Um dos problemas mais graves da política contemporânea é que frequentemente quem está no poder se distancia demasiadamente da maneira de viver das grandes maiorias. E acaba vendo a realidade a partir de onde estão. É preciso se voltar à fonte do que é republicano. Os eleitos para um governo são funcionários em trânsito, não são reis, não são sangue azul.
José Mujica (79 anos), presidente do Uruguai

Um mandato inédito


'A doutora Dilma reelegeu-se num cenário de dificuldades econômicas e políticas igualmente inéditas'
Os eleitores deram ao PT um mandato inédito na história nacional. Um mesmo partido ficará no poder nacional por 16 anos sucessivos. A doutora Dilma reelegeu-se num cenário de dificuldades econômicas e políticas igualmente inéditas. Lula recebeu de Fernando Henrique Cardoso um país onde se restabelecera o valor da moeda. Ela recebe dela mesma uma economia travada. Tendo percebido o tamanho da encrenca, em setembro anunciou a substituição do ministro Guido Mantega. Por quem, não disse. Para quê, muito menos. A dificuldade política será maior. As petrorroubalheiras devolveram o PT ao pesadelo do mensalão. Em 2005, o comissariado se blindou e, desde então, fabrica teorias mistificadoras, como a do caixa dois, ou propostas diversionistas como a da necessidade de uma reforma política. Pode-se precisar de todas as reformas do mundo, mas o que resolve mesmo é a remessa dos ladrões para a cadeia.
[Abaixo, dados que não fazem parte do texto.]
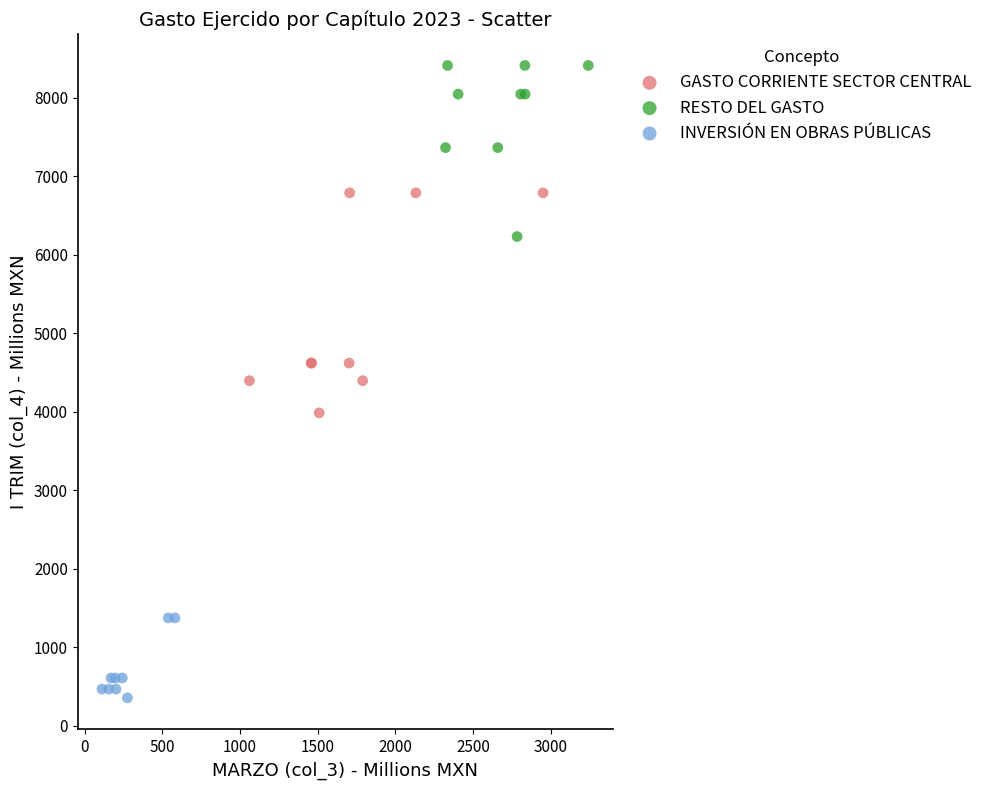

Which series contains the lowest Y value?

INVERSIÓN EN OBRAS PÚBLICAS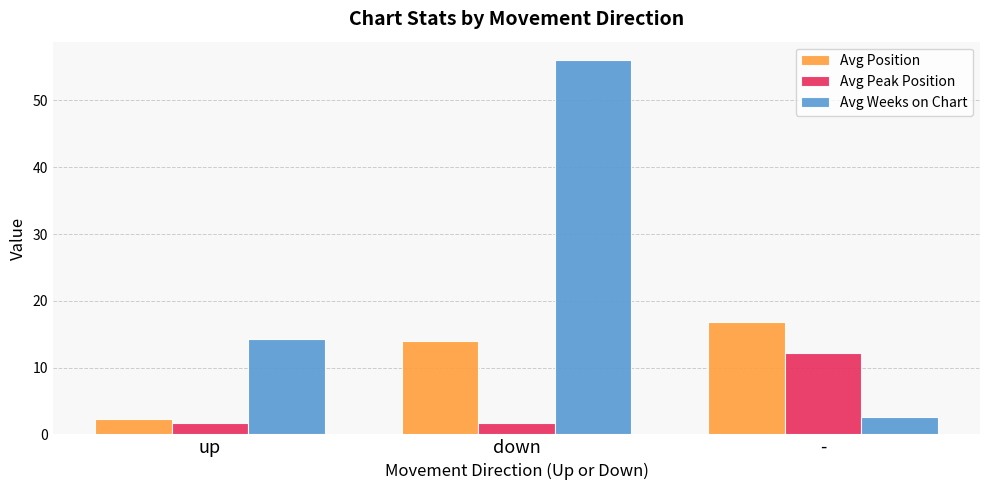

Reading left to right, list all the values displayed in this chart.

Avg Position: 2.3	14.0	16.8
Avg Peak Position: 1.7	1.7	12.2
Avg Weeks on Chart: 14.3	56.0	2.6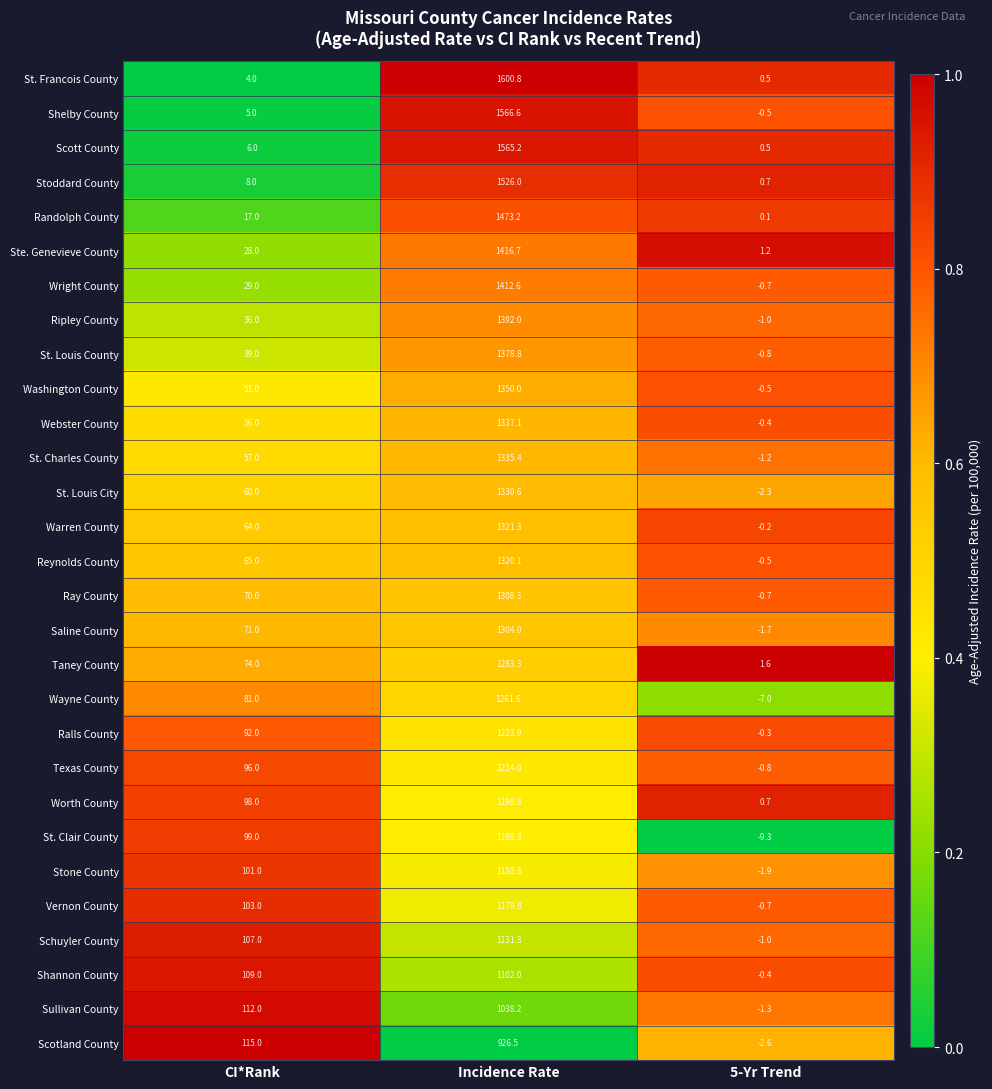

What is the maximum value for Schuyler County?

1131.3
O Supremo Tribunal Federal deu esse passo, formando a bancada da Papuda. Foi a presença de Marcos Valério na prisão que levou o ‘‘amigo Paulinho’’ a preferir a colaboração à omertà mafiosa.

Dilma teve uma atitude dissonante em relação às condenações do mensalão. Protegeu-se sob o manto do respeito constitucional às decisões do Judiciário. No debate da TV Globo, quando Aécio Neves perguntou-lhe se achou ‘‘adequada’’ a pena imposta ao comissário José Dirceu, tergiversou. Poderia ter seguido na mesma linha: decisão da Justiça não deve ser discutida. Emitiu um péssimo sinal para quem sabe que as petrorroubalheiras tomarão conta da agenda política por muito tempo.

Será muito difícil, e sobretudo arriscado, tentar jogar o que vem por aí para baixo do tapete. Ou a doutora parte para a faxina, cortando na carne, ou seu governo vai se transformar num amestrador de pulgas, de crise em crise, de vazamento em vazamento, até desembocar nas inevitáveis condenações.